CREATE PROCEDURE insertfix() EXTERNAL NAME 'JDBCExample.InsertFixed()V' LANGUAGE JAVA; |
次のプロシージャは、String ([Ljava/lang/String;) 入力引数を持つ Java メソッドへのインタフェースを作成するものです。この Java メソッドはいかなる値も返しません (V)。
CREATE PROCEDURE InvoiceMain( IN arg1 CHAR(50) ) EXTERNAL NAME 'Invoice.main([Ljava/lang/String;)V' LANGUAGE JAVA; |
次のプロシージャは、Java メソッド Invoice.init へのインタフェースを作成するものです。この Java メソッドは、文字列引数 (Ljava/lang/String;)、double (D)、別の文字列引数 (Ljava/lang/String;)、別の double (D) を受け取り、値を返しません (V)。

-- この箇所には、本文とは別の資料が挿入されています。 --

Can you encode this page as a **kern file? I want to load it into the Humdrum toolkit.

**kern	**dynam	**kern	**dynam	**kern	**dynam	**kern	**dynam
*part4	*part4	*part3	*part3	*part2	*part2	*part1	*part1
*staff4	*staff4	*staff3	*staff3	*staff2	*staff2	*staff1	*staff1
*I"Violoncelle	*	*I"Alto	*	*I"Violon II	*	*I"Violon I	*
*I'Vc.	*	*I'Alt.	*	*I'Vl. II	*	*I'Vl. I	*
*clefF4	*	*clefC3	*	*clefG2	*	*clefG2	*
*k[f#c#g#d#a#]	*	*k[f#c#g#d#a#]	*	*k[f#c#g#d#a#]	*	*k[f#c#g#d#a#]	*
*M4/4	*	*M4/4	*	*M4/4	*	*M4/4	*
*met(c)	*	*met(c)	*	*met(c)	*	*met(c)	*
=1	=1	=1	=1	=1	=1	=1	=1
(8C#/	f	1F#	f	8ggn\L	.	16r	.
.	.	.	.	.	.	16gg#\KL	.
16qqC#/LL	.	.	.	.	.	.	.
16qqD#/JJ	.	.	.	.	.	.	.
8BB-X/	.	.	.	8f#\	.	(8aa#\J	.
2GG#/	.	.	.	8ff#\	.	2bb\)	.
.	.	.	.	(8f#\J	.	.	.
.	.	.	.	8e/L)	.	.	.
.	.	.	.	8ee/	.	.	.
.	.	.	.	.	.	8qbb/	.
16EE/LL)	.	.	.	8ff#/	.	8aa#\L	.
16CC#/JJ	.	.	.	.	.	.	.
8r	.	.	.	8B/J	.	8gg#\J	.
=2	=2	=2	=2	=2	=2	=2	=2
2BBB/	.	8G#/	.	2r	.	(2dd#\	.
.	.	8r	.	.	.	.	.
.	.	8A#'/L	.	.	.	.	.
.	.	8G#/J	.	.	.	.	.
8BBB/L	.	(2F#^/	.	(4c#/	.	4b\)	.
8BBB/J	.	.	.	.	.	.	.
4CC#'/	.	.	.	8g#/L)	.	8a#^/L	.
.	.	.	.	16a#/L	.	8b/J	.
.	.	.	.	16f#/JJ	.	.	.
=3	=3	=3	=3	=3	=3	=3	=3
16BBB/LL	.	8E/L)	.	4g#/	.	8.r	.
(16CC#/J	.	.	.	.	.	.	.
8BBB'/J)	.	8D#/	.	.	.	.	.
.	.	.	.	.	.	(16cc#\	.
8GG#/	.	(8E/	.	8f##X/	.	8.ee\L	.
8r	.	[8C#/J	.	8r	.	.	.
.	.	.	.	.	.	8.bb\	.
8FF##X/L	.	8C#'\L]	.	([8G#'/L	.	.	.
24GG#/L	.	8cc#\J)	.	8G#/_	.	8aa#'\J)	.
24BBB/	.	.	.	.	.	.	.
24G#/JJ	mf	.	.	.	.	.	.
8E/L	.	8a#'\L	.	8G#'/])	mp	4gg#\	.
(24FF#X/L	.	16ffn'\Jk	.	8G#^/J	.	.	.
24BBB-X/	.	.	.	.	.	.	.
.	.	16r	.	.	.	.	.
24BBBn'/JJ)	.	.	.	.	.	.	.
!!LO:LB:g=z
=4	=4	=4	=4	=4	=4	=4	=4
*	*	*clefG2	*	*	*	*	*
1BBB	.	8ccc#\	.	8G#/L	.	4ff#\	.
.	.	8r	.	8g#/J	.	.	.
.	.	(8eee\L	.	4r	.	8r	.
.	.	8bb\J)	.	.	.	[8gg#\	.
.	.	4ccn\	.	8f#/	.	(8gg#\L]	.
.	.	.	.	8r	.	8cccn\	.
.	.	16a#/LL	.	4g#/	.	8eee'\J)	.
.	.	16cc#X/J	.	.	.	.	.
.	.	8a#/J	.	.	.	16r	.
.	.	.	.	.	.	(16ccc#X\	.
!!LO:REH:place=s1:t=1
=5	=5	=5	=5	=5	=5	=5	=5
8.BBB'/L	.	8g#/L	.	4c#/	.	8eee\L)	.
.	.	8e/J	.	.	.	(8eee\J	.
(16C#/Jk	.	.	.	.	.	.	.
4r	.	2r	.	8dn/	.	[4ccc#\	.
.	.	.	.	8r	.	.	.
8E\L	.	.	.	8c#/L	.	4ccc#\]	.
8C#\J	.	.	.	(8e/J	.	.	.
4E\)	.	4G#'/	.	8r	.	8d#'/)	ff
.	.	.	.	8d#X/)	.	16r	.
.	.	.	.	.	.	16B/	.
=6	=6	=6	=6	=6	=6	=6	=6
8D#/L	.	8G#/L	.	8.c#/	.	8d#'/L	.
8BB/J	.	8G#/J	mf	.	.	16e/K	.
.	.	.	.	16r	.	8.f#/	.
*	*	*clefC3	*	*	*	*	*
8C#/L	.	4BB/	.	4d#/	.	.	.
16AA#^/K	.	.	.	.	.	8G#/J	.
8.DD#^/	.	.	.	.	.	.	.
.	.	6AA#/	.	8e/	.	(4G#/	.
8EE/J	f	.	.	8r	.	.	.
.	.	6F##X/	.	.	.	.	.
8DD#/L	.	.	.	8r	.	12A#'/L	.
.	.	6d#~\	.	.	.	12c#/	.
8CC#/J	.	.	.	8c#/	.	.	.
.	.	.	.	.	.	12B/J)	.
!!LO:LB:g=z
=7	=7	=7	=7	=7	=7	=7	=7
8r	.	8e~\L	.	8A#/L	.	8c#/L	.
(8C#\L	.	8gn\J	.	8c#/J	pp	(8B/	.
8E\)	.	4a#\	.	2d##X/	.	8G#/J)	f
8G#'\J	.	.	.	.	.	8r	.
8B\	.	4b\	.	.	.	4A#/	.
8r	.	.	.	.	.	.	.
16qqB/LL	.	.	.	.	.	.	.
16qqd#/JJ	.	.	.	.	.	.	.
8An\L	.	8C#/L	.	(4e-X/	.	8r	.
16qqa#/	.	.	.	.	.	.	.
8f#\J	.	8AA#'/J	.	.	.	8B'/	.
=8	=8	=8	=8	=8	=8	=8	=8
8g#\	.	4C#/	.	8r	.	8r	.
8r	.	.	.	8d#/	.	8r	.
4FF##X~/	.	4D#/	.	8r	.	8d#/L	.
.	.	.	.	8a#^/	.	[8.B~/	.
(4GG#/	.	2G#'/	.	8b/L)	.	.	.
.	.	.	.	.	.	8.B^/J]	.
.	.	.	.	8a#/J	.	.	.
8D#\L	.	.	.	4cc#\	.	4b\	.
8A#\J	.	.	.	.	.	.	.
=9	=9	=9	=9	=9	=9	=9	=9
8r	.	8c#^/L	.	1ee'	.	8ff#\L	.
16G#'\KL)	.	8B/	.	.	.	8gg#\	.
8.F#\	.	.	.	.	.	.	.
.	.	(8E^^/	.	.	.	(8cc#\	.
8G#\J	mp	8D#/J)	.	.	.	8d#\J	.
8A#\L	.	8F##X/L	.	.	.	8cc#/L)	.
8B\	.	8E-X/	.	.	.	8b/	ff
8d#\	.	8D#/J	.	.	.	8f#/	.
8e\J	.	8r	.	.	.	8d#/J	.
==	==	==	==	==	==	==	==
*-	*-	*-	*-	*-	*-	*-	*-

CREATE PROCEDURE init( IN arg1 CHAR(50), IN arg2 DOUBLE, IN arg3 CHAR(50), IN arg4 DOUBLE) EXTERNAL NAME 'Invoice.init(Ljava/lang/String;DLjava/lang/String;D)V' LANGUAGE JAVA |
Java メソッドの呼び出しに関する詳細については、Java クラスのメソッドへのアクセスを参照してください。
返される結果セットの詳細については、Java メソッドから返される結果セットを参照してください。
次に示す Java の例は、文字列を受け取り、それをデータベース・サーバ・メッセージ・ウィンドウに書き込みます。
import java.io.*; public class Hello { public static void main( String[] args ) { System.out.print( "Hello" ); for ( int i = 0; i < args.length; i++ ) System.out.print( " " + args[i] ); System.out.println(); } } |
上記の Java コードは、Hello.java ファイルにあり、Java コンパイラを使用してコンパイルします。生成されるクラス・ファイルは次のようにデータベースにロードされます。
INSTALL JAVA NEW FROM FILE 'Hello.class'; |
Hello
クラスの main
メソッドへのインタフェースとなるストアド・プロシージャは、Interactive SQL を使用して次のように作成されます。
CREATE PROCEDURE HelloDemo( IN name LONG VARCHAR ) EXTERNAL NAME 'Hello.main([Ljava/lang/String;)V' LANGUAGE JAVA; |
main
の引数は java.lang.String の配列として記述されています。Interactive SQL で次の SQL 文を実行することでインタフェースをテストします。
CALL HelloDemo('SQL Anywhere'); |
メッセージは、データベース・サーバ・メッセージ・ウィンドウに表示されます。System.out への出力はすべてサーバ・メッセージ・ウィンドウにリダイレクトされます。
データベースでの Java サポートの使用に関する詳細および例については、SQL Anywhere での Java サポートを参照してください。